▸ **WHAT IS NEEDED**:
Select and copy out every line in the records containing "street".

INFORMATION SUPPLIED section start

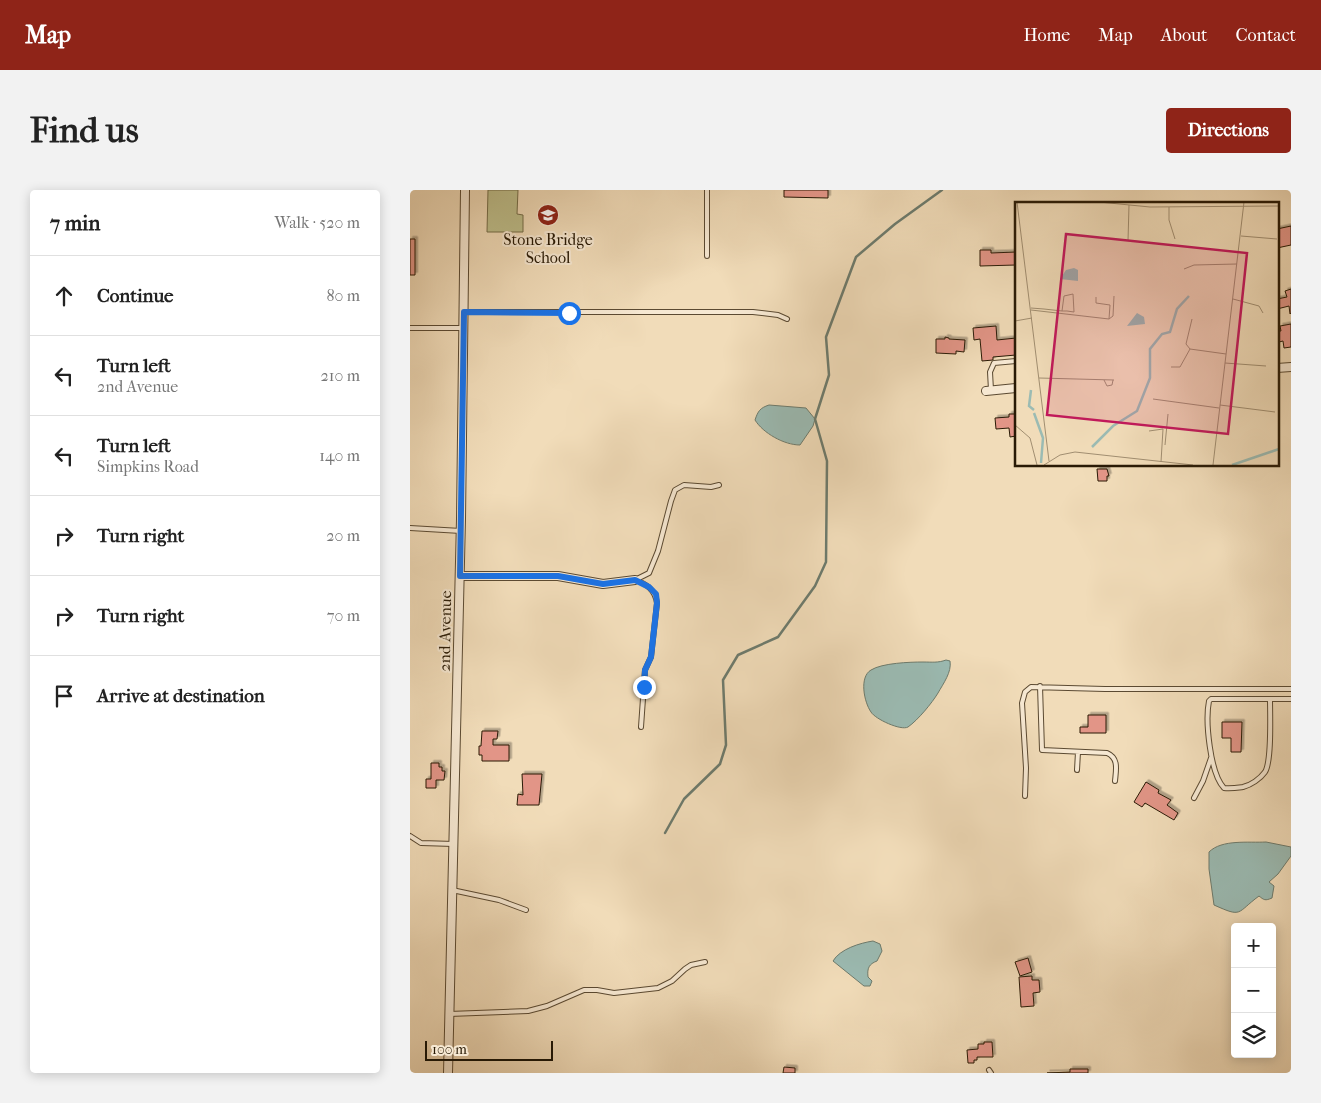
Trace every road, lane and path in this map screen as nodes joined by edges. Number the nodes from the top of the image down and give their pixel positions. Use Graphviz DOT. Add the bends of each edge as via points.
graph roads {
  1 [pos="465,190"];
  2 [pos="707,190"];
  3 [pos="707,256"];
  4 [pos="464,312"];
  5 [pos="787,320"];
  6 [pos="410,328"];
  7 [pos="463,328"];
  8 [pos="1015,361"];
  9 [pos="1291,367"];
  10 [pos="1278,368"];
  11 [pos="1015,388"];
  12 [pos="989,391"];
  13 [pos="718,485"];
  14 [pos="410,528"];
  15 [pos="461,530"];
  16 [pos="460,576"];
  17 [pos="635,580"];
  18 [pos="1040,686"];
  19 [pos="1291,689"];
  20 [pos="1270,699"];
  21 [pos="1291,699"];
  22 [pos="641,728"];
  23 [pos="1078,752"];
  24 [pos="1211,758"];
  25 [pos="1077,770"];
  26 [pos="1115,781"];
  27 [pos="1025,796"];
  28 [pos="1194,798"];
  29 [pos="410,836"];
  30 [pos="454,844"];
  31 [pos="452,890"];
  32 [pos="526,910"];
  33 [pos="705,962"];
  34 [pos="450,1014"];
  35 [pos="448,1073"];
  1 -- 4 [label="street, 2nd Avenue"];
  2 -- 3 [label="lane"];
  4 -- 5 [label="lane" via="753,312 778,315"];
  4 -- 7 [label="street, 2nd Avenue"];
  6 -- 7 [label="lane"];
  7 -- 15 [label="street, 2nd Avenue"];
  8 -- 12 [label="lane" via="994,363"];
  9 -- 10 [label="street"];
  11 -- 12 [label="street"];
  13 -- 17 [label="lane" via="684,485 675,490 649,573"];
  14 -- 15 [label="lane"];
  15 -- 16 [label="street, 2nd Avenue"];
  16 -- 17 [label="street" via="558,576 603,584"];
  16 -- 30 [label="street, 2nd Avenue"];
  17 -- 22 [label="lane" via="656,594 657,603 651,657 645,670"];
  18 -- 19 [label="lane"];
  18 -- 23 [label="lane" via="1042,750"];
  18 -- 27 [label="lane" via="1027,689 1022,699"];
  20 -- 21 [label="lane"];
  20 -- 24 [label="lane" via="1211,699 1208,705"];
  20 -- 24 [label="lane" via="1268,765 1258,779 1248,786 1224,788"];
  23 -- 25 [label="lane"];
  23 -- 26 [label="lane" via="1112,755 1116,764"];
  24 -- 28 [label="lane" via="1204,781"];
  29 -- 30 [label="lane" via="421,843"];
  30 -- 31 [label="street, 2nd Avenue"];
  31 -- 32 [label="lane" via="499,900"];
  31 -- 34 [label="street, 2nd Avenue"];
  33 -- 34 [label="lane" via="691,965 658,988 614,993 584,990 528,1011"];
  34 -- 35 [label="street, 2nd Avenue"];
}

INFORMATION SUPPLIED section end

▸ **FINISHED EXERCISE**:
  1 -- 4 [label="street, 2nd Avenue"];
  4 -- 7 [label="street, 2nd Avenue"];
  7 -- 15 [label="street, 2nd Avenue"];
  9 -- 10 [label="street"];
  11 -- 12 [label="street"];
  15 -- 16 [label="street, 2nd Avenue"];
  16 -- 17 [label="street" via="558,576 603,584"];
  16 -- 30 [label="street, 2nd Avenue"];
  30 -- 31 [label="street, 2nd Avenue"];
  31 -- 34 [label="street, 2nd Avenue"];
  34 -- 35 [label="street, 2nd Avenue"];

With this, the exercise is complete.